What to produce:
Could you please return each line of the data that has the word "שולחנות"?

Saved data entries:

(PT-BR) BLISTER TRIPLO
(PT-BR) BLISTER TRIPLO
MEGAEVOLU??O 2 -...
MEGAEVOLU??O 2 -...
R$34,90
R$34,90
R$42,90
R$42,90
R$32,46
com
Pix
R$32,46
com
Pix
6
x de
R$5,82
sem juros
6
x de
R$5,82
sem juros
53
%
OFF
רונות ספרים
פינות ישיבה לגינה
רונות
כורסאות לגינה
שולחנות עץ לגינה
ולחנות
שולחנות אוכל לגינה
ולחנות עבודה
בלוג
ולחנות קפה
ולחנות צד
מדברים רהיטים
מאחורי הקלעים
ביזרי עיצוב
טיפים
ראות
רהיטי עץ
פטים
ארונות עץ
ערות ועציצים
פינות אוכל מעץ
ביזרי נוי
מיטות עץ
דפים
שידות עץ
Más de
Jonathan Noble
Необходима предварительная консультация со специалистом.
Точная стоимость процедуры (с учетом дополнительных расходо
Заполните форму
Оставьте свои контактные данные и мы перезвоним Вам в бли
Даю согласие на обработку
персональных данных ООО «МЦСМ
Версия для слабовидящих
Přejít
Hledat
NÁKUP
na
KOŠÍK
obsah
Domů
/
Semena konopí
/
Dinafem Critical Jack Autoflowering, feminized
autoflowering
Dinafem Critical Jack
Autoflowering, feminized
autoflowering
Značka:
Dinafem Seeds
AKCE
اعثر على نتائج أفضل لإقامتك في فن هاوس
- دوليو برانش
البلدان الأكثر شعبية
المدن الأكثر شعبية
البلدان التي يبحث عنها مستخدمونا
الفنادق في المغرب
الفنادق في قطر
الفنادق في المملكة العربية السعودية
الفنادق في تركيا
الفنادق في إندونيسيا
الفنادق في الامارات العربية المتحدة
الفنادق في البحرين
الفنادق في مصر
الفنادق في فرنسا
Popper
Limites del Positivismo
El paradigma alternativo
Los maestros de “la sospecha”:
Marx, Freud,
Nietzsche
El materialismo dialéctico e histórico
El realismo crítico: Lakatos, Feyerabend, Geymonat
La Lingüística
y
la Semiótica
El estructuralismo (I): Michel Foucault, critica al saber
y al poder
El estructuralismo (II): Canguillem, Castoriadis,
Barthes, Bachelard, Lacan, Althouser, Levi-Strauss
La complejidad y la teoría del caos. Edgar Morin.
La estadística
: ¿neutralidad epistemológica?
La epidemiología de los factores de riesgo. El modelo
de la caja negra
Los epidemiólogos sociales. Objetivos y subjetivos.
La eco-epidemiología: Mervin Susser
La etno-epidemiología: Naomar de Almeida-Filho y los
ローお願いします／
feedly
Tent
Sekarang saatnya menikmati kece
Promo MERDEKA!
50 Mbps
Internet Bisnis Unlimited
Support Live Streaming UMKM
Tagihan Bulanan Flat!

Written answer:
שולחנות עץ לגינה
שולחנות אוכל לגינה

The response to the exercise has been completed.